The Culinary and Gastronomic Fields andthe Naturalization of Taste
What then is Yucatecan food? If it is what Yucatecans eat, what do Yucatecans eat? In general, most Yucatecans believe that anyone can easily distinguish between Yucatecan and other cuisines. Yucatecan cuisine embodies a recognizable aesthetic configuration of flavors, aromas, colors, and textures that are imagined to correspond to the cultural values shared by most people within the Yucatecan territory. Throughout the volume I will be discussing the part played by different elements in the ‘naturalization' of taste—that is, the institution of a predilection for the use of certain ingredients, combinations of ingredients (recipes), cooking techniques, and modes of food consumption that bracket their historical formation and allow Yucatecan people to recognize their preferences as a ‘natural' inclination for certain recipes and consumption techniques that set Yucatecan cuisine apart from other cuisines.
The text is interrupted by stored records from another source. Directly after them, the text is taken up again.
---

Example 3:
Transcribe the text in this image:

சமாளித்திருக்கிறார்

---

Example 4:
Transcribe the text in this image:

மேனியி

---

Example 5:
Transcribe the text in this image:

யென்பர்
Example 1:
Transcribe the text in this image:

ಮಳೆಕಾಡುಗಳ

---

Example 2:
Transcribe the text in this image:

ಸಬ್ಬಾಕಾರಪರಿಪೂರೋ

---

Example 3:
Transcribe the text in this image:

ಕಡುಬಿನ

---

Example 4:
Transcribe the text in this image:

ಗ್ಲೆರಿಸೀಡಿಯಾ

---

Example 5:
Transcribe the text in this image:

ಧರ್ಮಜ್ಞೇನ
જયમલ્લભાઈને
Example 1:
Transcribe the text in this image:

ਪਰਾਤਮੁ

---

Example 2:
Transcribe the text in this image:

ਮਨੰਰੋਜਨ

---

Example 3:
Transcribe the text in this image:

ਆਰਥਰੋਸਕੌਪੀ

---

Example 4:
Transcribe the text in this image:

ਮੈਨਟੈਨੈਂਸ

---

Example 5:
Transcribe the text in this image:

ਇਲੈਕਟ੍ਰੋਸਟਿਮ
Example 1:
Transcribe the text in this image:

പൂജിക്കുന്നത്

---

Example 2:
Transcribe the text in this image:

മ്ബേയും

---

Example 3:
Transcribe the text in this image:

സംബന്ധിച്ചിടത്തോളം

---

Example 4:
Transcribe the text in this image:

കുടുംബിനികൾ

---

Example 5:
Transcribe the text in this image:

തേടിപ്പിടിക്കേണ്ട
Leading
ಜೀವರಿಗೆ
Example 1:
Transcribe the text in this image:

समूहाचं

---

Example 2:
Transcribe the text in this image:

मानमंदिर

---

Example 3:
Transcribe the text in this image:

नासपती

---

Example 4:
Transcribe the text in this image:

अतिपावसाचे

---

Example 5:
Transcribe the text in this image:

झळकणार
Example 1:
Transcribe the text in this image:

Restaurants and cookbooks have been important vehicles in the dissemination of this aesthetic configuration and have contributed to the territorialization of Yucatecan taste.13 Cookbooks and restaurants combine their effects with those derived from (1) the oral transmission of recipes and kitchen secrets; (2) the historical expansion of the regional foodscape, a consequence of Yucatán's insertion in the global market; and (3) the practice of urban families to hire domestic cooks from rural villages (some of whom might be Maya speakers, while others could be impoverished peasants of diverse ethnic origins). Consequently, recipes, ingredients, and cooking techniques have traveled back and forth from cities to rural villages, creating the conditions for a regionally widespread appreciation of and inclination for the taste of Yucatecan foods.